Guilt, Innocence and Julian Assange

– a Personal Opinion –

http://IN FULL: Julian Assange makes first public statement since prison release (youtube.com)

  1. Since becoming a member of PPMI (Progressing Prisoners Maintaining Innocence) some years ago now, the discussions, reflections and conclusions about the definitions of what is innocence or guilt have become some of the most demanding and passionate analyses of my recent existence. I have written previously about a few cases of what is called “miscarriage of justice”, including the staggering scandal of the Establishment versus the Sub-Postmasters, but the case of Julian Assange has really highlighted some other core problems. Given that it is not PPMI’s policy to make judgements about specific guilt or innocence, this document is to be read as purely personal opinion.
  2. For those, like me more or less, who believe that the roots of the legal system with respect to criminality should have a basis in morality, the Assange case poses many questions.
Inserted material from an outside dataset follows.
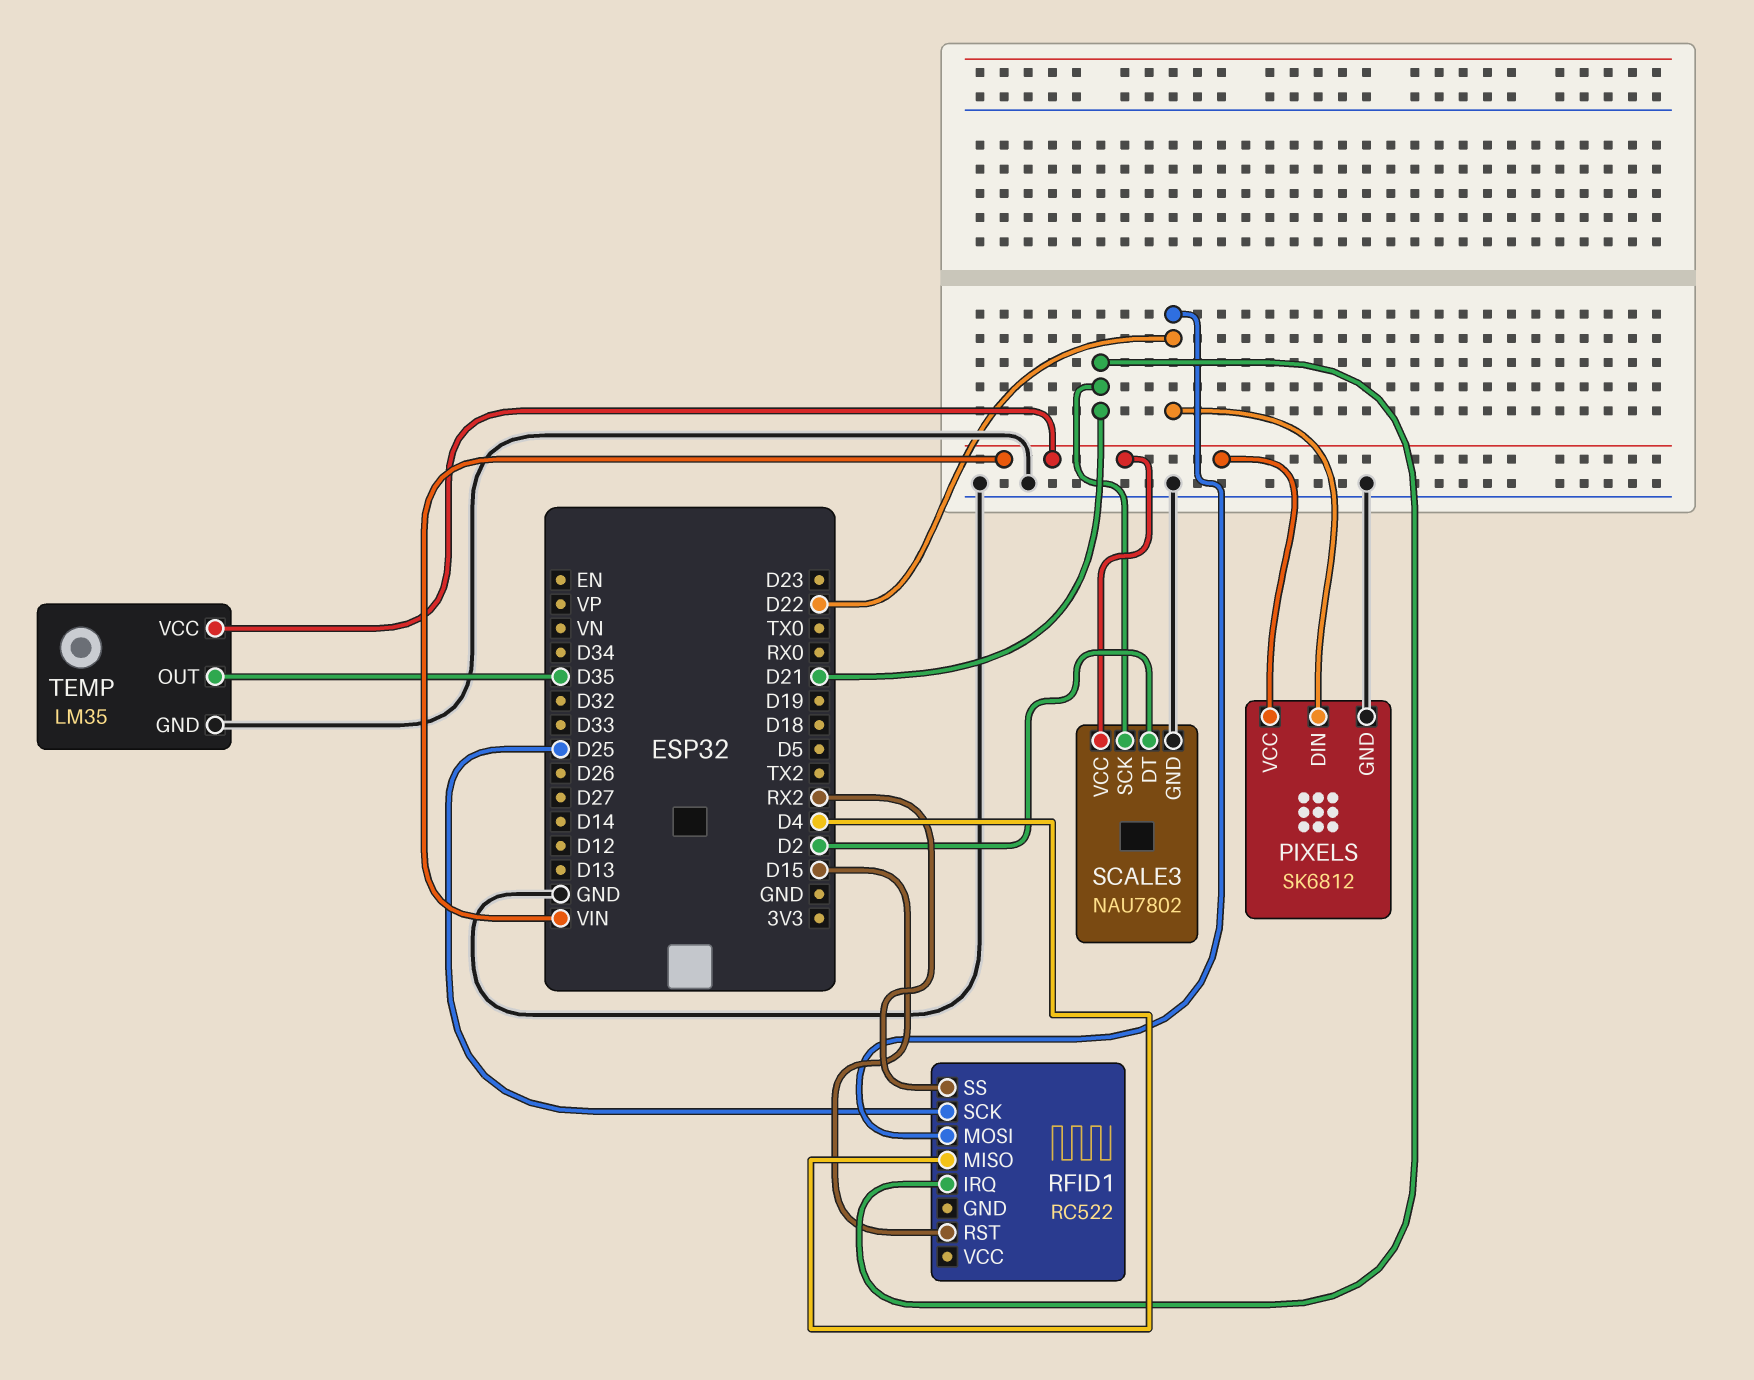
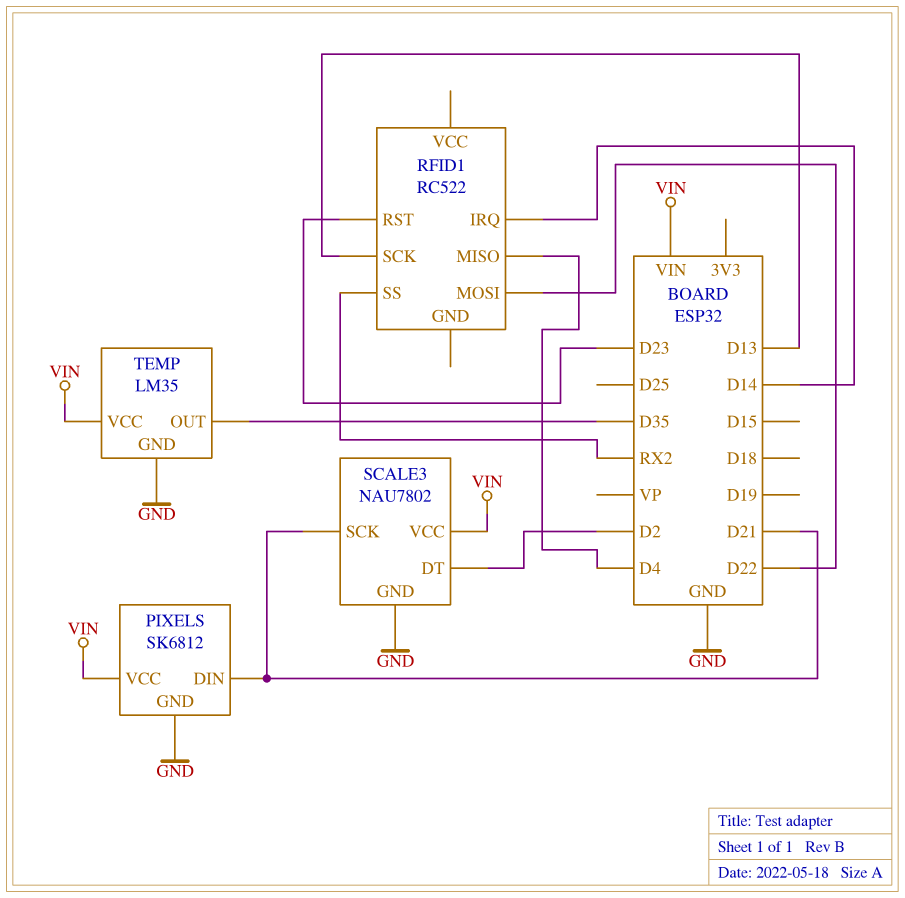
PIXELS pin DIN: D22 -> D21
RFID1 pin IRQ: D21 -> D14
RFID1 pin RST: D15 -> D23
RFID1 pin SCK: D25 -> D13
For those who believe that morality is, or should be, universal the fact that what Assange is alleged to have done is deemed criminal in one country but not in another (as in the Libor scandal) poses an almost political dilemma. Those who believe, as I do more or less, that morality is not universal – i.e. that morality can, for example, be determined by cultural tradition, then it must be acceptable that what is determined as legality should vary by geographical location. The problem of extradition law then becomes central to any discussion and the ability of the United States Justice Department to reach beyond its own country borders is, at least, questionable.
  3. For those who believe that legality has nothing to do with morality – as do many career criminals – and that it is really just a question of social expediency, then one has to ask who decides what is socially expedient and how does that decision get to be made. This latter is a similar problem to that of allowing the Criminal Prosecution Service to decide what is in the “Public Interest”, where there is no generally accepted definition of what is in the “Public Interest”.
  4. For those who believe that guilt or innocence is determined by legal judgement only, the Assange case highlights the clear contradiction with his belief that he was convicted of “journalism” on the basis of a guilty plea which could be assimilated to the guilty pleas extracted from the Birmingham Six which were judged, on appeal, to have been made under duress. The question in his case, from his point of view, is whether journalism which exposes criminal activity should ever be regarded as a crime, and therefore whether a guilty plea should ever have been possible. The current plans to make companies more responsible for denouncing criminal activity surely support the view, conversely, that even were Assange not a journalist, he would have been OBLIGED to denounce what he suspected to be war crimes.
  5. In the same vein as the paragraph above, there can be surely few knowledgeable people left, given the recent cases of wrongful conviction, who believe that the jury system in England and Wales is infallible. Moreover, given that there is no obligation for any jury to justify its decisions and that jury error is not an acceptable justification for an appeal, the Establishment clearly wishes to create a presumption of infallibility which seems to me contrary to all lived experience, all the more so since the requirement for jury unanimity was removed in the 1960’s. The fact that juries are undeniably influenced by our “learned friends” – otherwise why would some barristers command such huge fees when compared to their colleagues – should, at least, make us think about issues such as circumstantial “evidence” often placed into the minds of juries prior to the defence having any chance to rebut baseless claims and the illogical reverence given by legal professionals to other members of their profession.
  6. All that being said, and to revert back to the Assange case as an example, I believe that he is innocent despite having “pled” guilty, that attempts to extradite him were of dubious morality, that accusations of sexual misconduct in Sweden were highly suspicious, that even had he been convicted by a jury his innocence would be maintained and that, in fact, he was actually providing a useful service to humanity. Moreover, the justice systems in the UK and US did not provide justice and, most importantly, the use of the Espionage Act to suppress evidence relating to war crimes should be condemned as a clear breach of human rights. To conclude, I wish to add that even if another law had been found by which Assange could have been convicted and legal process properly conducted, Assange would still not be guilty by my judgement!